I saw something in print a while back.
One guy meets up with a newly retired friend for morning coffee. Asks how he is finding retirement. The Friend respond, pretty good. He had already marked three things off his list for the day, and it's only 9:30. The man replies. You have a lot to learn. Pace your self. 3 errands done right, should last you all day.

Farmers are experts in pacing themselves in the off season. A husband and wife came into the office early one morning because I needed both signatures. As they were leaving the wife asked what he was doing the rest of the day. He said nothing much. Wife asked if he didn't do that the day before???, Yep, but I never finished.

KellyM said...

I wonder if part of Clarkson's point of view comes from just being weary. Having watched a great volume of the Top Gear episodes over the years, there were many times when stunts went awry or complications ensued that resulted in not small injuries. Those pile up over time and with age become intolerable. I think of the episode where he was required to crash his reinforced semi-truck into a brick wall at speed. He came out of that one with a slight concussion, whiplash, broken ribs, and broken thumbs. In the Vietnam road trip special he crashed the wonky Vespa, getting nicely bruised and bloodied.

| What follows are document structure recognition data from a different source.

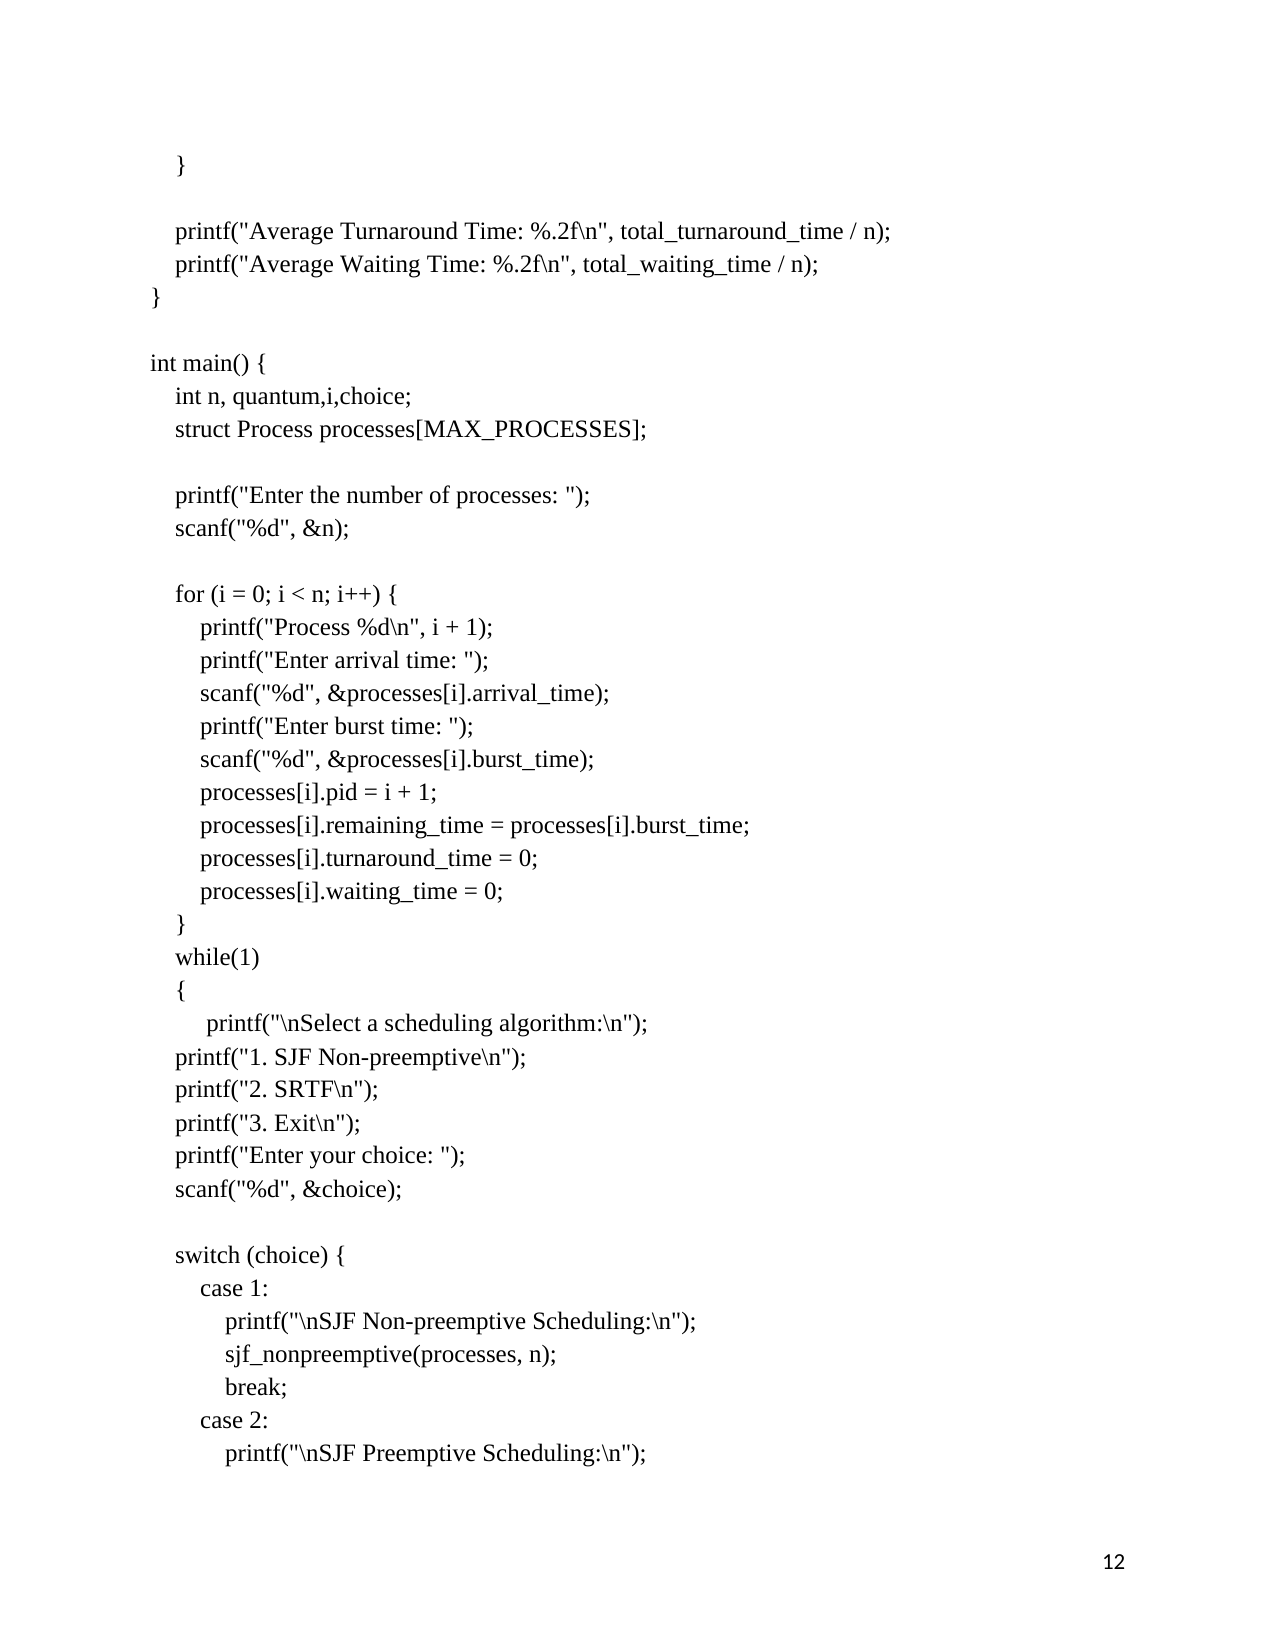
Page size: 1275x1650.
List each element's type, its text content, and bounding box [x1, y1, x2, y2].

text printf("3. Exit\n"); [150, 1108, 1125, 1136]
text printf("Enter burst time: "); [150, 711, 1125, 740]
text printf("Enter the number of processes: "); [150, 480, 1125, 509]
text printf("Enter arrival time: "); [150, 645, 1125, 674]
text while(1) [150, 942, 1125, 971]
text struct Process processes[MAX_PROCESSES]; [150, 414, 1125, 443]
text switch (choice) { [150, 1240, 1125, 1268]
text } [150, 150, 1125, 179]
text break; [150, 1372, 1125, 1401]
text printf("Average Waiting Time: %.2f\n", total_waiting_time / n); [150, 249, 1125, 278]
text int n, quantum,i,choice; [150, 381, 1125, 410]
text } [150, 909, 1125, 938]
text printf("2. SRTF\n"); [150, 1074, 1125, 1103]
text printf("\nSelect a scheduling algorithm:\n"); [150, 1008, 1125, 1037]
text int main() { [150, 348, 1125, 377]
text processes[i].turnaround_time = 0; [150, 843, 1125, 872]
text printf("\nSJF Preemptive Scheduling:\n"); [150, 1438, 1125, 1467]
text for (i = 0; i < n; i++) { [150, 579, 1125, 608]
text printf("Average Turnaround Time: %.2f\n", total_turnaround_time / n); [150, 216, 1125, 245]
text processes[i].remaining_time = processes[i].burst_time; [150, 810, 1125, 839]
text scanf("%d", &processes[i].arrival_time); [150, 678, 1125, 707]
text printf("1. SJF Non-preemptive\n"); [150, 1042, 1125, 1070]
text case 2: [150, 1405, 1125, 1433]
text printf("\nSJF Non-preemptive Scheduling:\n"); [150, 1306, 1125, 1334]
text scanf("%d", &processes[i].burst_time); [150, 744, 1125, 773]
text processes[i].waiting_time = 0; [150, 876, 1125, 905]
text } [150, 282, 1125, 311]
text processes[i].pid = i + 1; [150, 777, 1125, 806]
text printf("Enter your choice: "); [150, 1141, 1125, 1169]
text scanf("%d", &n); [150, 513, 1125, 542]
text case 1: [150, 1273, 1125, 1301]
text scanf("%d", &choice); [150, 1174, 1125, 1202]
text sjf_nonpreemptive(processes, n); [150, 1339, 1125, 1367]
text { [150, 976, 1125, 1004]
text printf("Process %d\n", i + 1); [150, 612, 1125, 641]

The other part is that he's a natural curmudgeon and enjoys it. Still, he's blessed with his children and that's more than many can say.

SoLastMillennium said...

This is another post where you should read the article before commenting. Once I did my attitude changed.

It is witty and articulate as he comments on aging and the changes it brings. I will speculate that he is affected by outliving his father even at the young age of 62. He might also be burdened by no longer being able to do the work he was very good at and seemed to love. 62 is to soon for productive and fulfilling life to end but it is long enough to have a rich and complete one.